You may also include such a sum as will compensate Miss McCoy for any pain, suffering and mental anguish already suffered by her and proximately resulting from the injuries in question, and for any such pain, suffering, and mental anguish as she is reasonably certain to suffer in the future from the same cause.

This Court can only conclude from the paucity of the award of damages to Miss McCoy that the jury disregarded the evidence of her damage, did not consider all of the elements of damage involved, or failed to follow the instructions of the Court.* Any such consideration is ample to justify the award of a new trial. See 58 Am.Jur.2d 361, New Trial, § 153, cited and quoted from in Flexler v. Crawley, C.A.Tenn. (1953), 37 Tenn.App. 639, 645, 269 S.W.2d 598, certiorari denied (1954).

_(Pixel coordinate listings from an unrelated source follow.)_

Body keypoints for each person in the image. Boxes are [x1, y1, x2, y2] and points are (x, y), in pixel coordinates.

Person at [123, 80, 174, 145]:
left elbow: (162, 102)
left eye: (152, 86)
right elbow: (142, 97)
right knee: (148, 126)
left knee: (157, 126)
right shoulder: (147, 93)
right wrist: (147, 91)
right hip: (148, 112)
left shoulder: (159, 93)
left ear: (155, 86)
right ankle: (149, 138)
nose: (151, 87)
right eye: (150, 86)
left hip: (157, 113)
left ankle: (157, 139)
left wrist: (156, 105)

*500In view of the Constitution, Seventh Amendment, guaranteeing jury trials in federal district courts, this Court does not have the power to increase the amount of damages awarded to a plaintiff in an action for a personal injury, without the consent of the plaintiff, although the increase may be assented to by the defendant pursuant to the Court’s order that the plaintiff’s motion for a new trial be granted on the ground of the inadequacy of the award of damages unless the defendant would consent to an increase to a certain sum. Dimick v. Schiedt, supra, 293 U.S. at 486, 55 S.Ct. at 301, 79 L.Ed. at 611 (headnote 4). Here, however, not only has the plaintiff consented to an additur; she requested it and requested the Court to apply the applicable Tennessee statute. If this Court failed to apply the rule of that statute, this litigation would come out one way in this Court when it would have come out another way in a Tennessee state court; so the state statute bears substantially on this question. See Byrd v. Blue Ridge Rural Elec. Coop., supra.

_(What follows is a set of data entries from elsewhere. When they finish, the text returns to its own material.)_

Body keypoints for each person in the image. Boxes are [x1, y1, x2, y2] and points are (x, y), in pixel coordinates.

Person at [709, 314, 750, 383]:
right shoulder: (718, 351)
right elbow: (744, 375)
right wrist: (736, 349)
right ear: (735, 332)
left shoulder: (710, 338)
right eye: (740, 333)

It being the opinion of this Court that the jury verdict herein is not' adequate to compensate the plaintiff in compensatory damages, the Court suggests an additur of $115,217.88 to the compensatory damages awarded by the jury herein. It hereby is

Ordered that a new trial on the issue of damages because of the inadequacy of the verdict as to damages will be granted, unless within 30 days herefrom the defendant shall produce and file in the office of the clerk of this Court at Greeneville, Tennessee an additur of $115,217.88 to the compensatory damages awarded by the jury herein. In case of such additur, the plaintiff’s motion for a new trial on such grounds hereby is denied. The Court found and concluded that it appears clearly that the issue of liability has been determined in a manner which was eminently correct, and that the issue of damages is so distinct and separable from the issue of liability that a new trial as to damages alone may be had without the risk of any injuries. See Gasoline Products Co. v. Champlin Refining Co. (1931), 283 U.S. 494, 500, 51 S.Ct. 513, 515, 75 L.Ed. 1188, 1191 (headnote 4). This Court is convinced that the jury’s mistake in awarding damages did not in any way affect its determination of the issue of liability herein. Thompson v. Camp, C.C.A.6th (1948), 167 F.2d 733, 734[2].

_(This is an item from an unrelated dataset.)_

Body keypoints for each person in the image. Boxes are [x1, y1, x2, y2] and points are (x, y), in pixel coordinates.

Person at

As a possible explanation for any failure of the jurors to follow the instructions of this Court, the clerk’s certificate of February 10, 1975 indicates they may have considered in determining the amount of their award a matter not properly before them and reduced such amount in accordance therewith.

Such certificate reflected that half of the jurors inquired of the clerk after the trial “ * * * how mueh the plaintiff had received from her employer by reason of the accident * * * ”, and there was a strong showing of culpability of the plaintiff’s employer in connection with this accident.